Skip the pictures. Output only the lines below starting at the line with "For decades, customers like you have trusted" and ending at the line with "locs can provide", both ends included, exactly as they are.

(ENTRIES SHOWN begins)

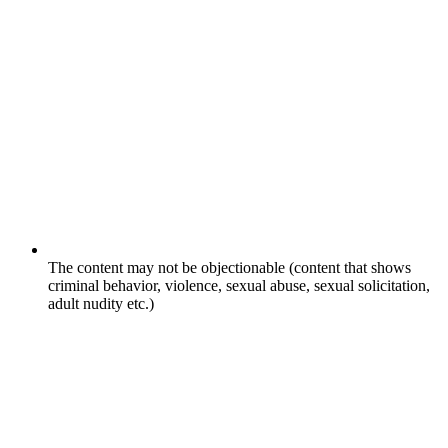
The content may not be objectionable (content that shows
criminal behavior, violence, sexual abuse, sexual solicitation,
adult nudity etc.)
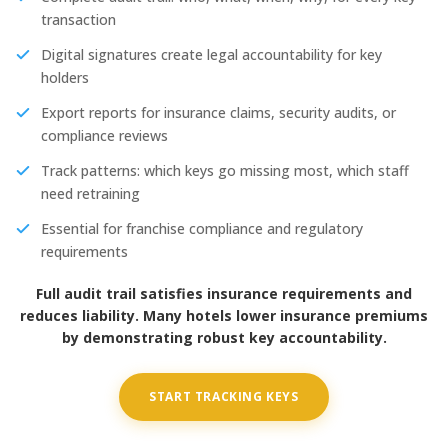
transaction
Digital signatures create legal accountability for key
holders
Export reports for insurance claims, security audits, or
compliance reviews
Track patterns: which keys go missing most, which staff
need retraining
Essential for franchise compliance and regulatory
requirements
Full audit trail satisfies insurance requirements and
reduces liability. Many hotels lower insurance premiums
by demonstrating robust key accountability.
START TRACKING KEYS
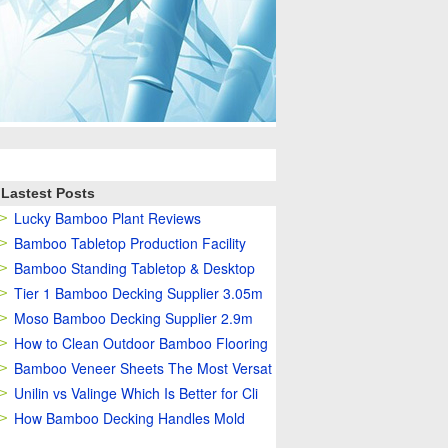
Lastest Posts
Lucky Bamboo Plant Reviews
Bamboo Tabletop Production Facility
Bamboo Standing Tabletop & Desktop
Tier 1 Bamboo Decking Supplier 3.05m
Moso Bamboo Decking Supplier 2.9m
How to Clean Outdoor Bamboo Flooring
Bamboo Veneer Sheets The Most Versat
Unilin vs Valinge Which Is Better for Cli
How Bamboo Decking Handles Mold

(ENTRIES SHOWN ends)
(ENTRIES SHOWN begins)

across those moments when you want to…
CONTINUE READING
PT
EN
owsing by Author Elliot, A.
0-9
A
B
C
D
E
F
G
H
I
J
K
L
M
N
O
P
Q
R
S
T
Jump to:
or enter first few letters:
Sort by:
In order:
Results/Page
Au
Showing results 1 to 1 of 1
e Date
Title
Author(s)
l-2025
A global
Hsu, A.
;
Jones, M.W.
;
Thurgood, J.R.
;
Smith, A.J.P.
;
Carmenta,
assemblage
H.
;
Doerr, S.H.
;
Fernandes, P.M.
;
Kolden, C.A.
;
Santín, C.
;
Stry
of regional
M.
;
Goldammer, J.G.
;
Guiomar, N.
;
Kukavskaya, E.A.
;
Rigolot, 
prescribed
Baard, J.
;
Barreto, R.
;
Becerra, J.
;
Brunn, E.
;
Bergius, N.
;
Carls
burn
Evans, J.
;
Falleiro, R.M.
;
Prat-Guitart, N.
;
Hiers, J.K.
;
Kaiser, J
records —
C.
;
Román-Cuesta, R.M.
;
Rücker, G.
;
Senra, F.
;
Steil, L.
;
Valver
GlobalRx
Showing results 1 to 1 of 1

(ENTRIES SHOWN ends)
(ENTRIES SHOWN begins)

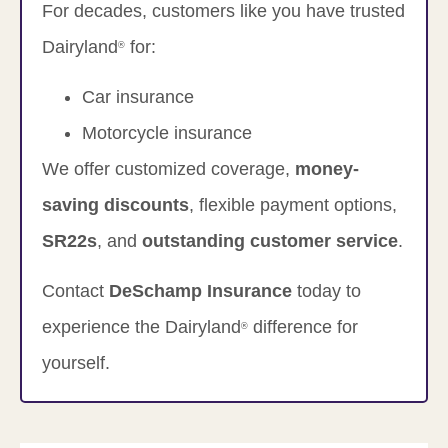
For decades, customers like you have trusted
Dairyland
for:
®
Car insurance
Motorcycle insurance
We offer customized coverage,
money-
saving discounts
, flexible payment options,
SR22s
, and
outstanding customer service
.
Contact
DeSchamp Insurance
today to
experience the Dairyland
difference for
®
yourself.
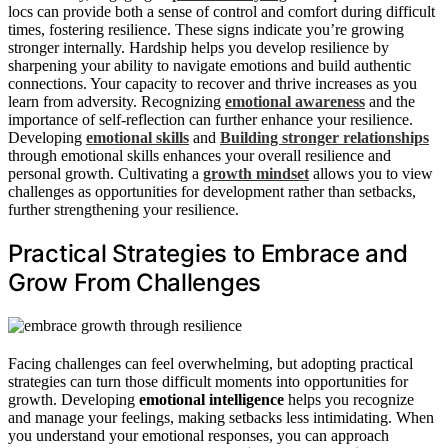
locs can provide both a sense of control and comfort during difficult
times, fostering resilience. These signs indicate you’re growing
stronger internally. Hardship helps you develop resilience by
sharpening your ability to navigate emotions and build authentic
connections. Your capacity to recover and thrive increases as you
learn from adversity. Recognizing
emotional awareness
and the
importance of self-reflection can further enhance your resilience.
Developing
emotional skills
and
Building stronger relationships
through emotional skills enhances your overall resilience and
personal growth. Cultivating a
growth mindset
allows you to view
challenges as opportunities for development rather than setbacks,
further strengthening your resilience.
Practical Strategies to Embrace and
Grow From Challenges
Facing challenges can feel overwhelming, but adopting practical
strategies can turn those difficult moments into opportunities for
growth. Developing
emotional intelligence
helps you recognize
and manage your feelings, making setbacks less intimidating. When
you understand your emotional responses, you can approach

(ENTRIES SHOWN ends)

WRITTEN RESPONSE:
For decades, customers like you have trusted
Dairyland
for:
®
Car insurance
Motorcycle insurance
We offer customized coverage,
money-
saving discounts
, flexible payment options,
SR22s
, and
outstanding customer service
.
Contact
DeSchamp Insurance
today to
experience the Dairyland
difference for
®
yourself.
locs can provide both a sense of control and comfort during difficult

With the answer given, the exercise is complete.